The ‘information’ is gathered from sources such as the police, local authorities and previous employers. Employees in the VBS then decide on an individual basis whether the person should be barred, or registered, whereby their status is constantly reassessed ‘with any new information which may come to light’ (and with a contact centre already set up I would not be surprised if in the future ‘new information’ will come from the public as we now see with the benefit-fraud hot line).

What then happens if, for example, a firefighter is barred on information from a past employer which is heresy, or on so-called police intelligence? Are they able to continue working but not carry out fire safety events in schools or do they loose their job? What if the public learns the person is barred and then falsely which-hunts them as a pedophile?

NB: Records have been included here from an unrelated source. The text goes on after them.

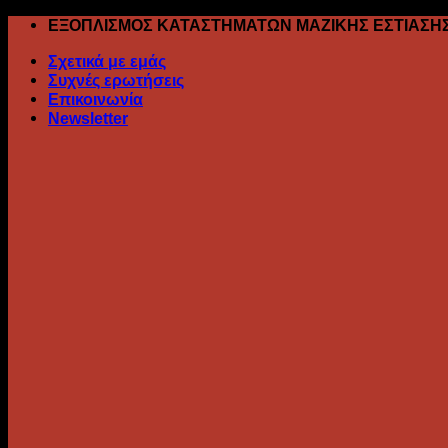
Skip
ΕΞΟΠΛΙΣΜΟΣ ΚΑΤΑΣΤΗΜΑΤΩΝ ΜΑΖΙΚΗΣ ΕΣΤΙΑΣΗ
to
Σχετικά με εμάς
content
Συχνές ερωτήσεις
Επικοινωνία
Newsletter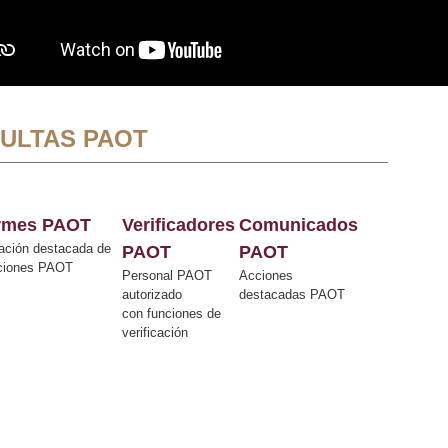
ULTAS PAOT
ormes PAOT
Verificadores
Comunicados
ación destacada de
PAOT
PAOT
cciones PAOT
Personal PAOT
Acciones
autorizado
destacadas PAOT
con funciones de
verificación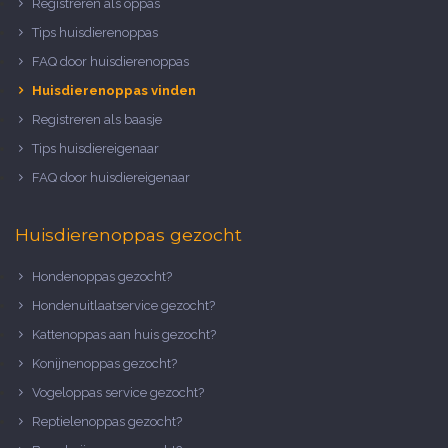
Registreren als oppas
Tips huisdierenoppas
FAQ door huisdierenoppas
Huisdierenoppas vinden
Registreren als baasje
Tips huisdiereigenaar
FAQ door huisdiereigenaar
Huisdierenoppas gezocht
Hondenoppas gezocht?
Hondenuitlaatservice gezocht?
Kattenoppas aan huis gezocht?
Konijnenoppas gezocht?
Vogeloppas service gezocht?
Reptielenoppas gezocht?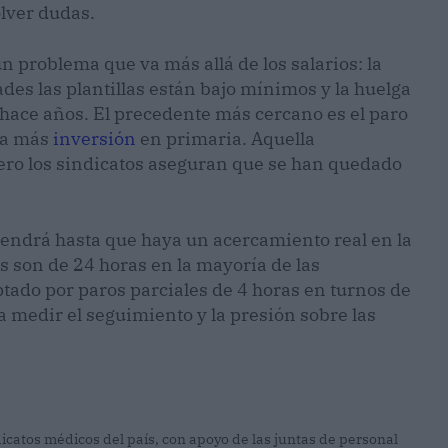
olver dudas.
n problema que va más allá de los salarios: la
es las plantillas están bajo mínimos y la huelga
e hace años. El precedente más cercano es el paro
ba más
inversión
en primaria. Aquella
ero los sindicatos aseguran que se han quedado
tendrá hasta que haya un acercamiento real en la
 son de 24 horas en la mayoría de las
ado por paros parciales de 4 horas en turnos de
 medir el seguimiento y la presión sobre las
icatos médicos del país, con apoyo de las juntas de personal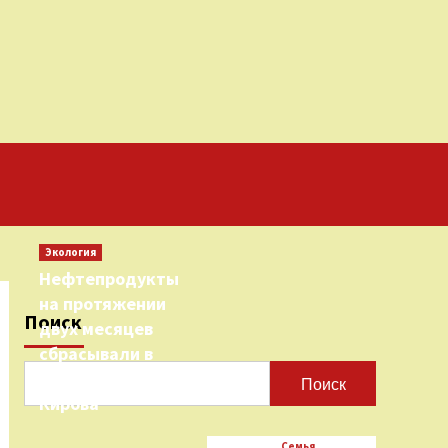
Экология
Нефтепродукты
на протяжении
Поиск
двух месяцев
сбрасывали в
городскую реку
Поиск
Кирова
Семья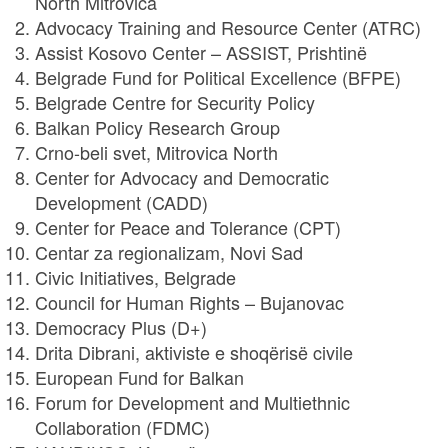
North Mitrovica
Advocacy Training and Resource Center (ATRC)
Assist Kosovo Center – ASSIST, Prishtinë
Belgrade Fund for Political Excellence (BFPE)
Belgrade Centre for Security Policy
Balkan Policy Research Group
Crno-beli svet, Mitrovica North
Center for Advocacy and Democratic
Development (CADD)
Center for Peace and Tolerance (CPT)
Centar za regionalizam, Novi Sad
Civic Initiatives, Belgrade
Council for Human Rights – Bujanovac
Democracy Plus (D+)
Drita Dibrani, aktiviste e shoqërisë civile
European Fund for Balkan
Forum for Development and Multiethnic
Collaboration (FDMC)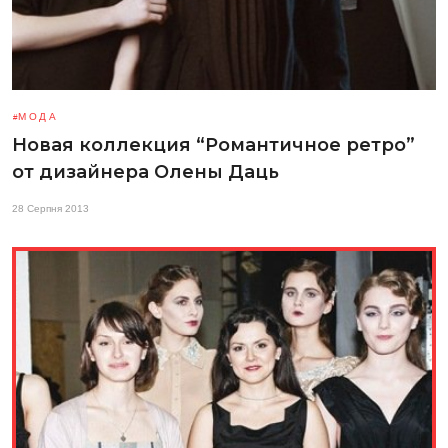
МОДА
Новая коллекция “Романтичное ретро”
от дизайнера Олены Даць
28 Серпня 2013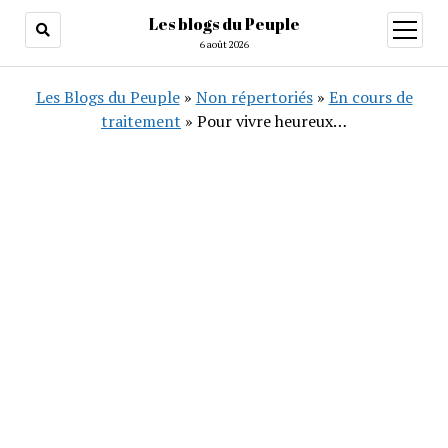
Les blogs du Peuple
ouvrir
menu
6 août 2026
Les Blogs du Peuple
»
Non répertoriés
»
En cours de
traitement
»
Pour vivre heureux…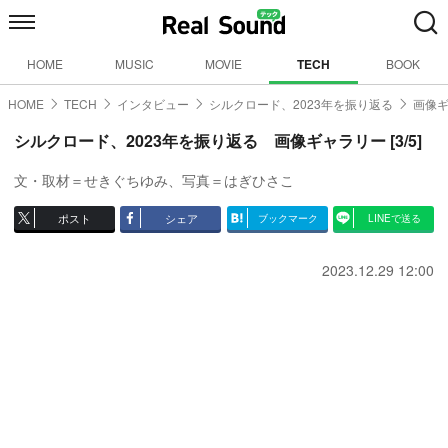
HOME
MUSIC
MOVIE
TECH
BOOK
HOME
TECH
インタビュー
シルクロード、2023年を振り返る
画像ギ
シルクロード、2023年を振り返る 画像ギャラリー [3/5]
文・取材＝せきぐちゆみ、写真＝はぎひさこ
ポスト
シェア
ブックマーク
LINEで送る
2023.12.29 12:00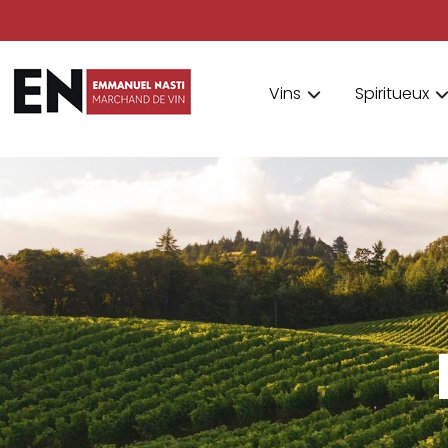
Vins
Spiritueux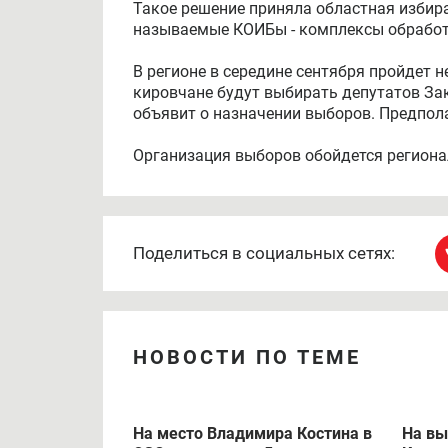
Такое решение приняла областная избира
называемые КОИБы - комплексы обработ
В регионе в середине сентября пройдет
кировчане будут выбирать депутатов За
объявит о назначении выборов. Предпола
Организация выборов обойдется региона
Поделиться в социальных сетях:
НОВОСТИ ПО ТЕМЕ
На место Владимира Костина в
На вы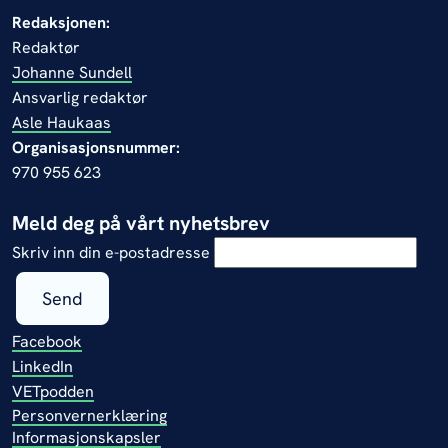
Redaksjonen:
Redaktør
Johanne Sundell
Ansvarlig redaktør
Asle Haukaas
Organisasjonsnummer:
970 955 623
Meld deg på vårt nyhetsbrev
Skriv inn din e-postadresse
Send
Facebook
LinkedIn
VETpodden
Personvernerklæring
Informasjonskapsler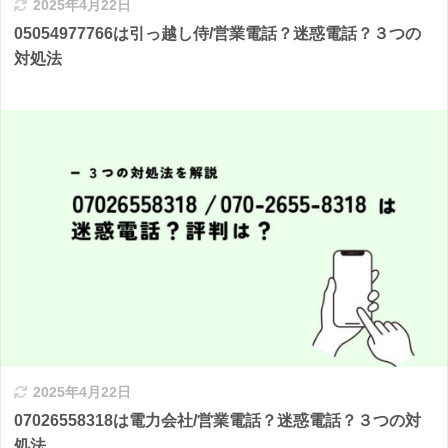
2025年4月22日
05054977766は引っ越し侍/営業電話？迷惑電話？３つの
対処法
2025年4月22日
07026558318は電力会社/営業電話？迷惑電話？３つの対
処法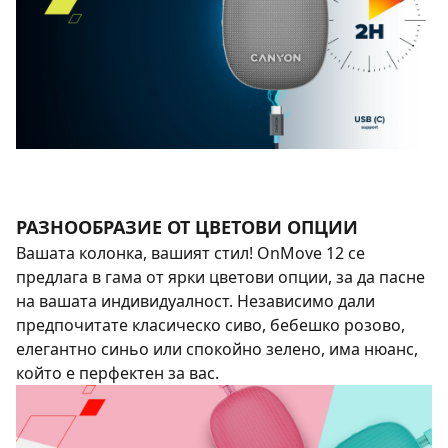
РАЗНООБРАЗИЕ ОТ ЦВЕТОВИ ОПЦИИ
Вашата колонка, вашият стил! OnMove 12 се
предлага в гама от ярки цветови опции, за да пасне
на вашата индивидуалност. Независимо дали
предпочитате класическо сиво, бебешко розово,
елегантно синьо или спокойно зелено, има нюанс,
който е перфектен за вас.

This database will lead to a culture of suspicion, and relies on information on which the individual has been cleared or never fully accused of. This is yet another way for the government to criminalise people who haven’t carried out a crime, and is a dangerous turn to take.

Children do need to be safeguarded, but with at least 90% of abuse occurring in the home a national database of any substance does not protect the majority of children.

Why is the government investing in this scheme when spending on children’s services has stood at roughly the same as 1993? The government is once again focusing on criminal justice rather than looking to tackle the root cause.

According to the NSPCC, ‘Child maltreatment has long been found in association with a pattern of social disadvantage, social exclusion, family breakdown, problems in family relationships and characteristics of family members’.

Societal pressures increase demands on the family and we have seen community support replaced with a blame culture upon parents if any family is seen to be failing.

The government needs to invest in child protection and support services, instead of underfunding these services and cutting jobs, blaming front-line social workers when this results in a child’s death.

The Vetting and Barring Scheme raises serious questions, but doesn’t seek to answer how we can really tackle child abuse, with increased funding to services being the minimum needed if we are to ever protect children.

So far the government has introduced 28 new databases, with 11 of them being ‘almost certainly illegal’. With 1 in 4 adults due to be registered on the Vetting and Barring Scheme we need to oppose this database and any others that aim to vet and hold private information on the individual under the guise of protecting society.